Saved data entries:
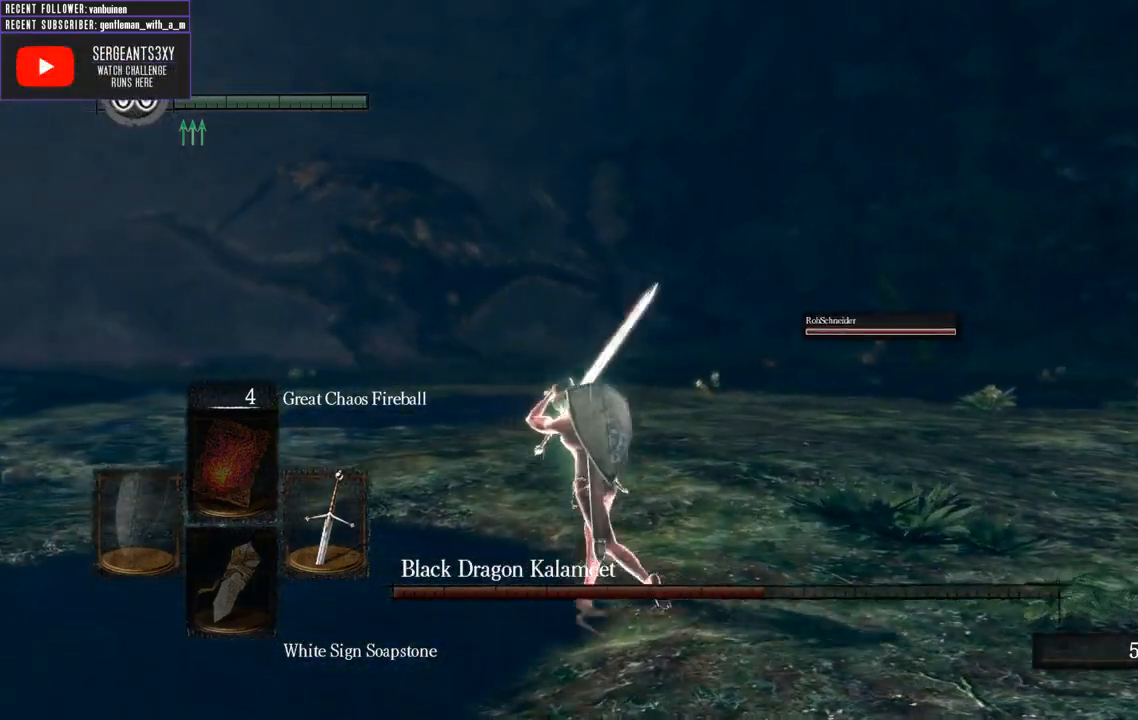
{"dt_ms": 500, "buttons": ["B", "L1"], "left_stick": "up-left", "right_stick": "center", "events": []}
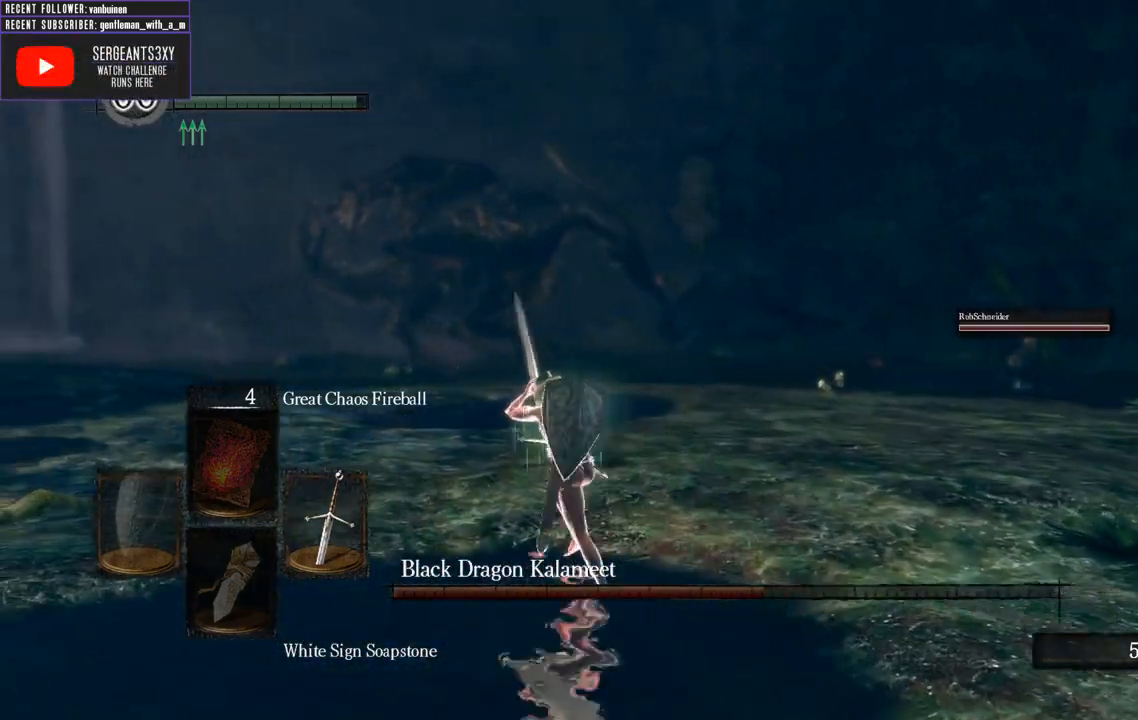
{"dt_ms": 500, "buttons": ["B", "L1"], "left_stick": "up-left", "right_stick": "center", "events": [[67, "right_stick", "right"], [317, "right_stick", "center"]]}
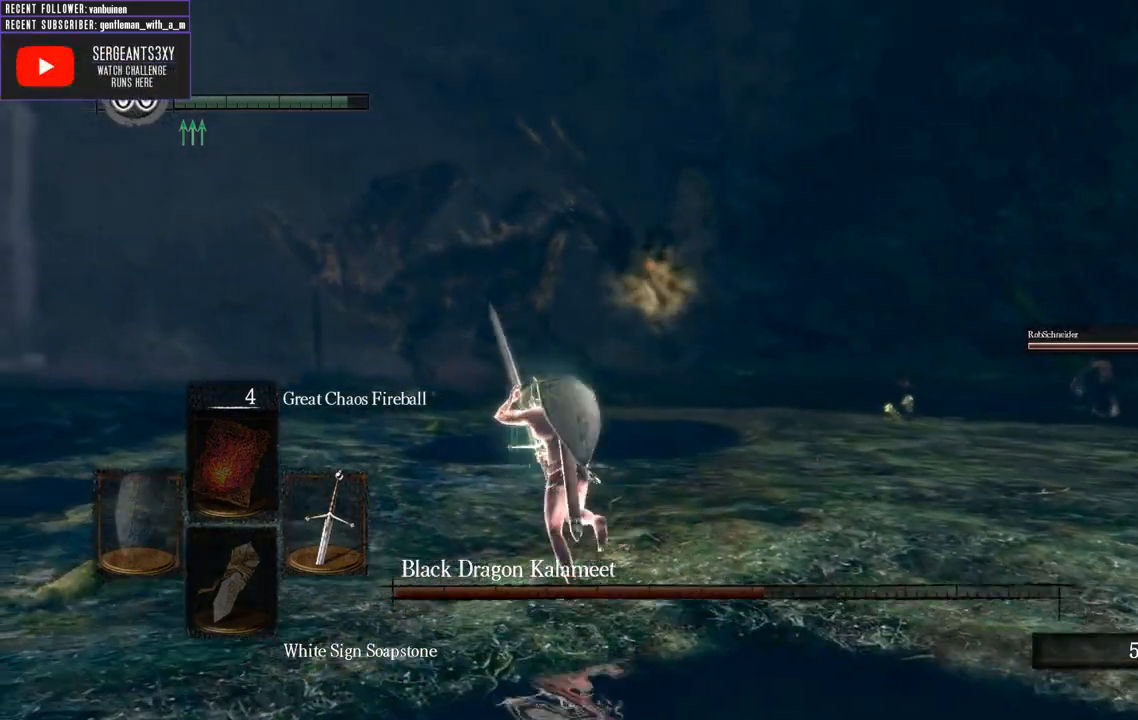
{"dt_ms": 500, "buttons": ["B", "L1"], "left_stick": "up-left", "right_stick": "right", "events": [[450, "right_stick", "right"]]}
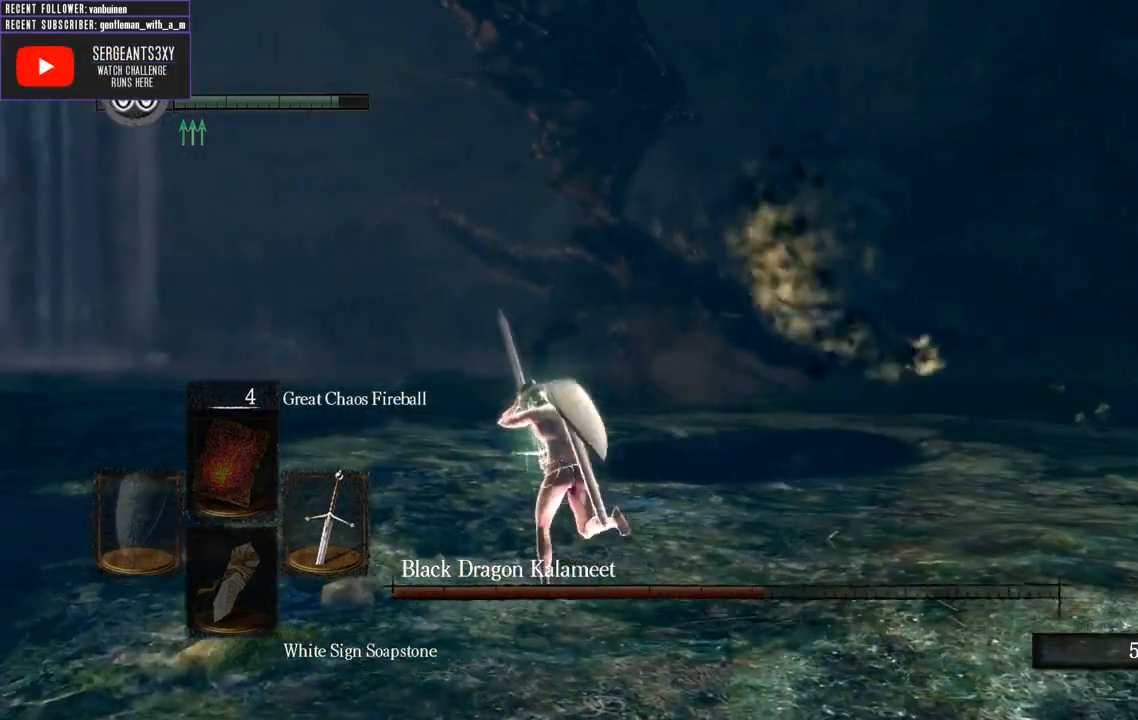
{"dt_ms": 500, "buttons": ["B", "L1"], "left_stick": "up-left", "right_stick": "center", "events": [[467, "right_stick", "center"]]}
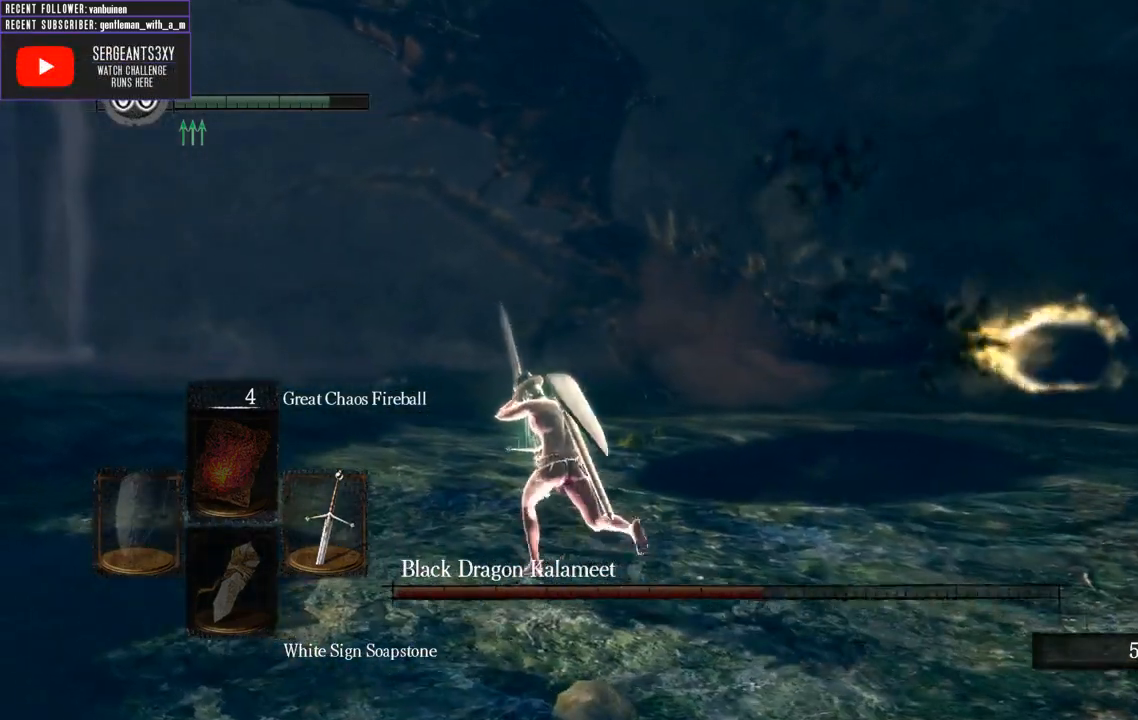
{"dt_ms": 1000, "buttons": ["B", "L1"], "left_stick": "up-left", "right_stick": "center"}
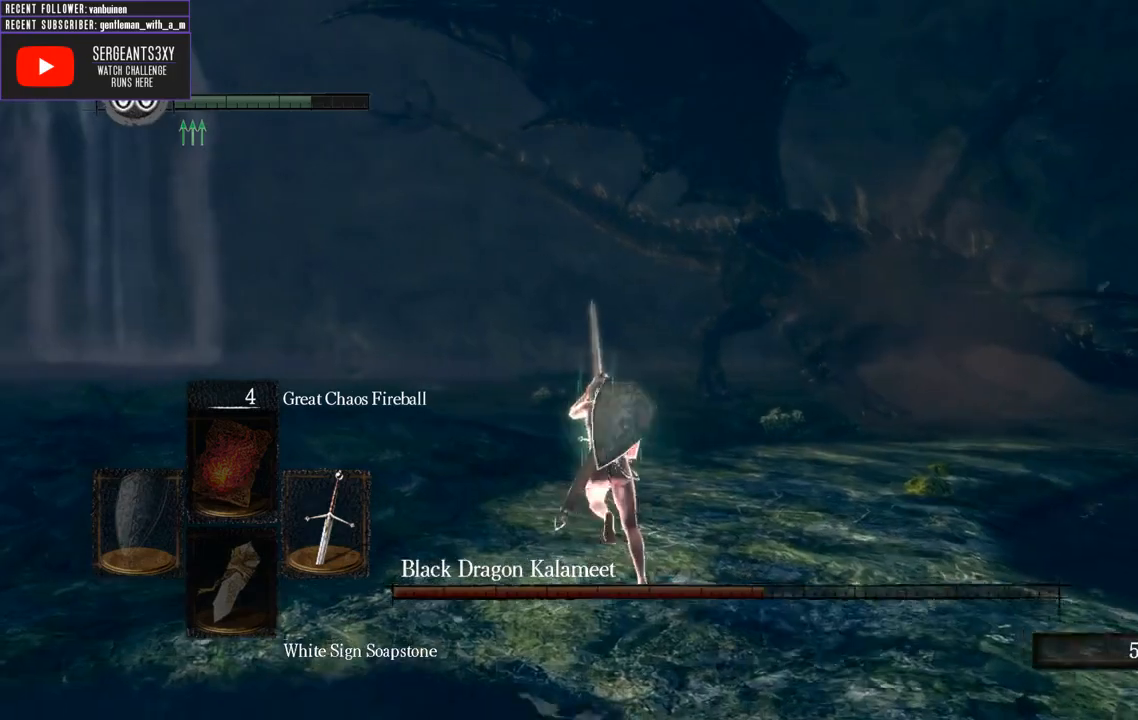
{"dt_ms": 500, "buttons": ["L1"], "left_stick": "up-left", "right_stick": "right", "events": [[417, "B", "up"], [433, "right_stick", "right"]]}
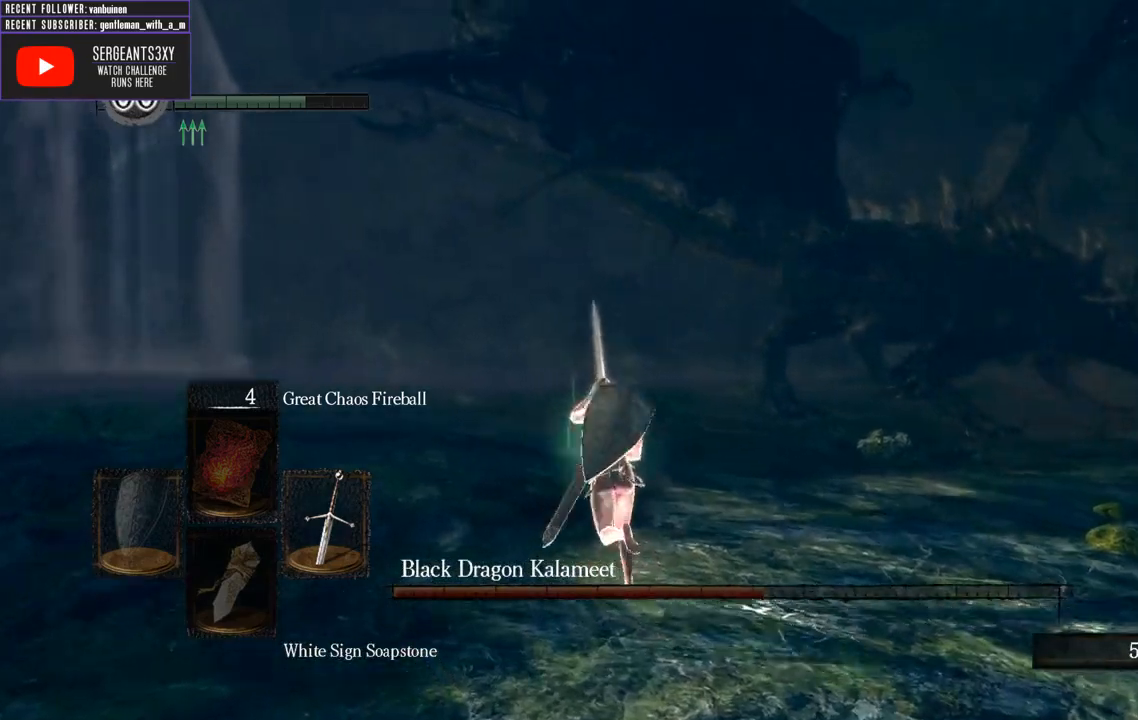
{"dt_ms": 500, "buttons": ["B"], "left_stick": "up-left", "right_stick": "right", "events": [[17, "L1", "up"], [167, "right_stick", "center"], [317, "B", "down"], [450, "right_stick", "right"]]}
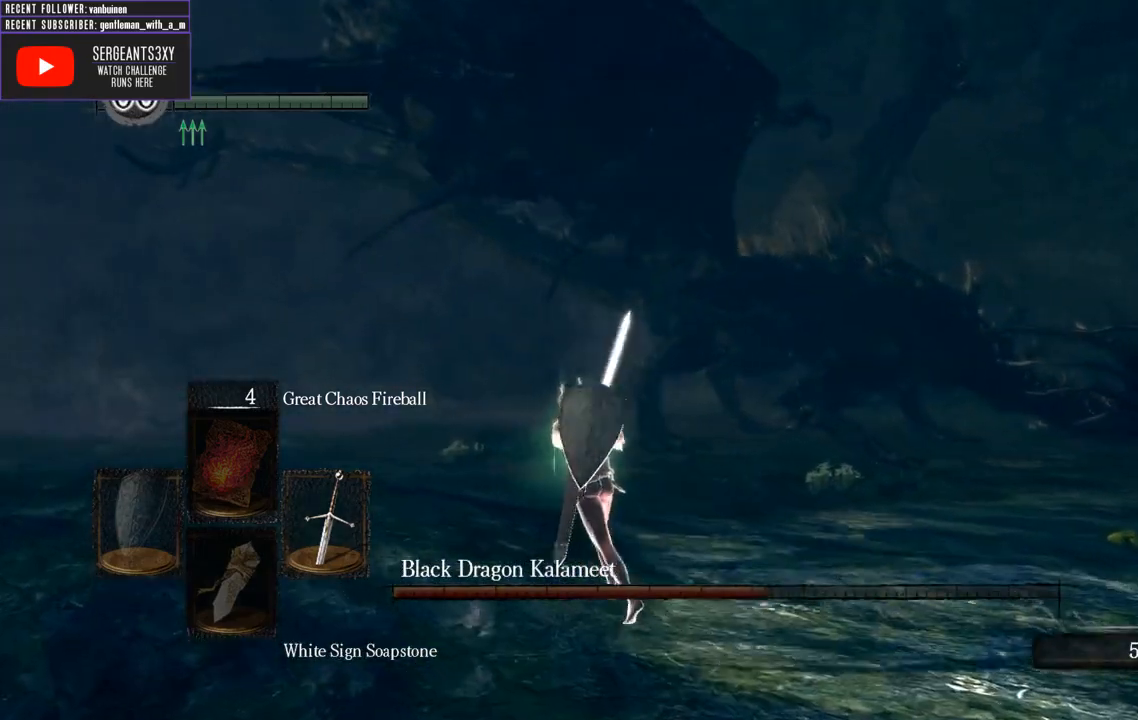
{"dt_ms": 500, "buttons": ["B", "L1"], "left_stick": "up-left", "right_stick": "center", "events": [[100, "L1", "down"], [233, "right_stick", "center"]]}
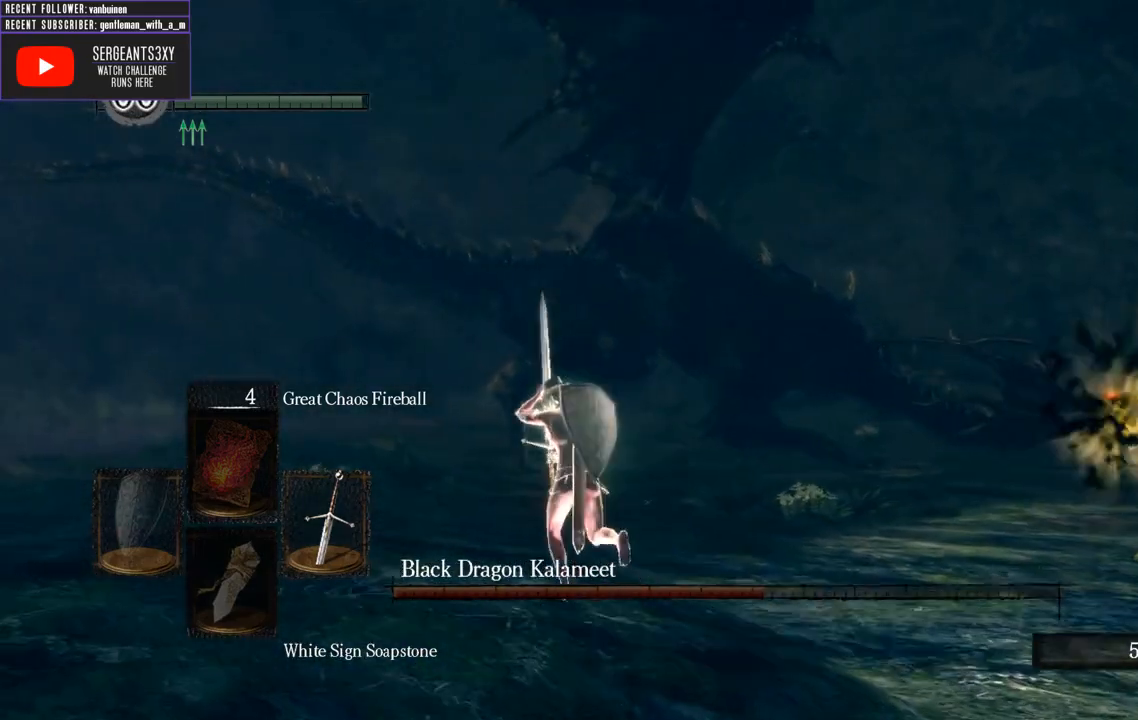
{"dt_ms": 500, "buttons": ["B", "L1"], "left_stick": "up-left", "right_stick": "center", "events": [[50, "right_stick", "right"], [300, "right_stick", "center"]]}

Try it:
Transcribe every entry word for word, excluding images.

Problem solution:
{"dt_ms": 500, "buttons": ["B", "L1"], "left_stick": "up-left", "right_stick": "center", "events": []}
{"dt_ms": 500, "buttons": ["B", "L1"], "left_stick": "up-left", "right_stick": "center", "events": [[67, "right_stick", "right"], [317, "right_stick", "center"]]}
{"dt_ms": 500, "buttons": ["B", "L1"], "left_stick": "up-left", "right_stick": "right", "events": [[450, "right_stick", "right"]]}
{"dt_ms": 500, "buttons": ["B", "L1"], "left_stick": "up-left", "right_stick": "center", "events": [[467, "right_stick", "center"]]}
{"dt_ms": 1000, "buttons": ["B", "L1"], "left_stick": "up-left", "right_stick": "center"}
{"dt_ms": 500, "buttons": ["L1"], "left_stick": "up-left", "right_stick": "right", "events": [[417, "B", "up"], [433, "right_stick", "right"]]}
{"dt_ms": 500, "buttons": ["B"], "left_stick": "up-left", "right_stick": "right", "events": [[17, "L1", "up"], [167, "right_stick", "center"], [317, "B", "down"], [450, "right_stick", "right"]]}
{"dt_ms": 500, "buttons": ["B", "L1"], "left_stick": "up-left", "right_stick": "center", "events": [[100, "L1", "down"], [233, "right_stick", "center"]]}
{"dt_ms": 500, "buttons": ["B", "L1"], "left_stick": "up-left", "right_stick": "center", "events": [[50, "right_stick", "right"], [300, "right_stick", "center"]]}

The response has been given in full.